Selon un mode de réalisation préféré de l'invention, ces moyens de centrage sont formés d'un ensemble de lames de ressort régulièrement réparties autour desdits moyens d'articulation. Avantageusement, chacune desdites lames prend appui, à l'une de ses extrémités, sur le pourtour extérieur desdits moyens d'articulation, et, à son extrémité opposée, sur un anneau commun à toutes lesdites lames et apte à coulisser autour de l'un des deux modules tubulaires articulés entre eux par lesdits moyens d'articulation ou autour de l'une des extrémités desdits moyens d'articulation.
Ces moyens de centrage permettent de guider la crépine selon l'invention dans le tube de forage de telle sorte qu'elle reste dans l'axe dudit tube, favorisant ainsi l'efficacité de la filtration réalisée par ladite crépine et les déplacements de cette dernière au sein dudit tube.
Il est à noter que, selon différents modes de réalisation de l'invention, lesdits moyens de centrage peuvent être placés sur chacune des articulations de la crépine, ou sur certaines seulement desdites articulations, notamment en fonction du profil du puits de forage et, donc, de la configuration finale souhaitée pour la crépine selon l'invention.

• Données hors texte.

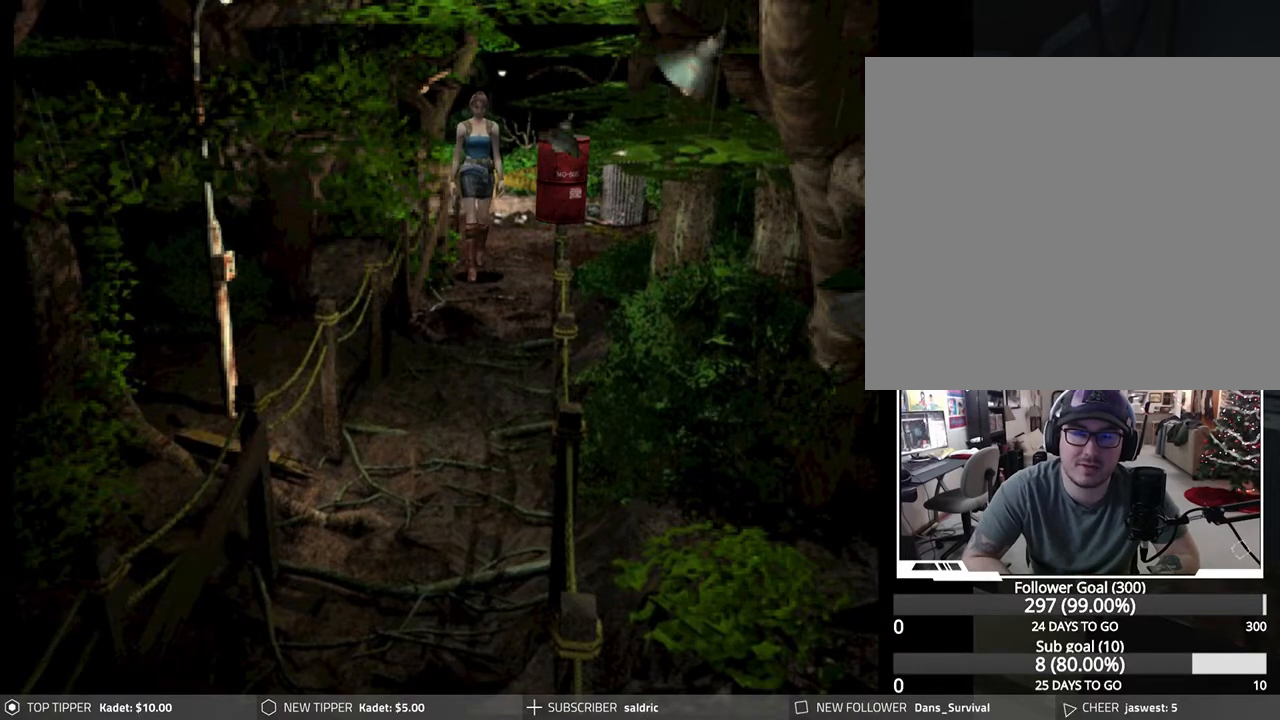
{"buttons": ["DPAD_DOWN"], "left_stick": "center", "events": []}
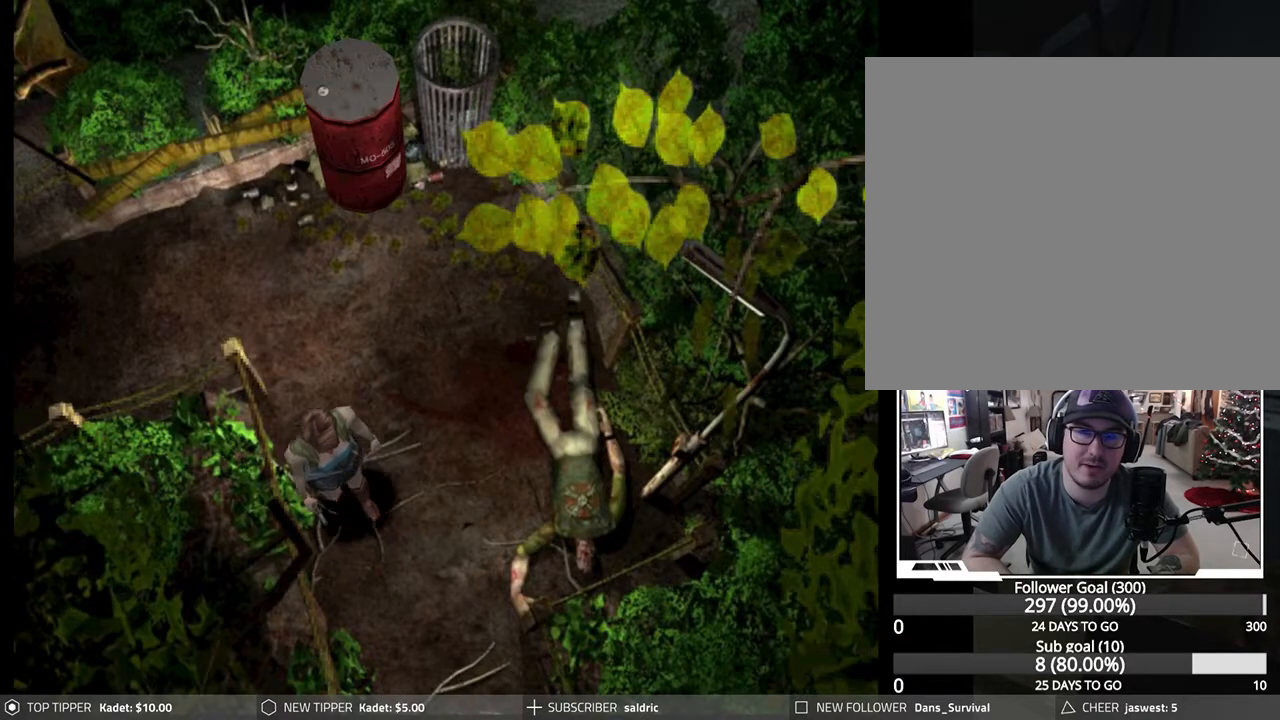
{"buttons": ["DPAD_DOWN"], "left_stick": "center", "events": []}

Selon différents modes de réalisation de l'invention, chacun des modules tubulaires peut être constitué d'un tube rigide perforé dont la densité de perforation correspond aux performances de filtration souhaitées, ou être formé d'un tube rigide perforé muni d'une toile métallique rapportée de manière étanche autour de sa surface extérieure.
Il est par ailleurs à noter que, selon des modes particuliers de réalisation de l'invention, seuls les modules tubulaires amenés à être placés au fond du puis de forage peuvent être perforés, les mêmes moyens permettant d'articuler entre eux deux à deux les modules tubulaires de la crépine selon l'invention, que ceux-ci soient perforés ou non.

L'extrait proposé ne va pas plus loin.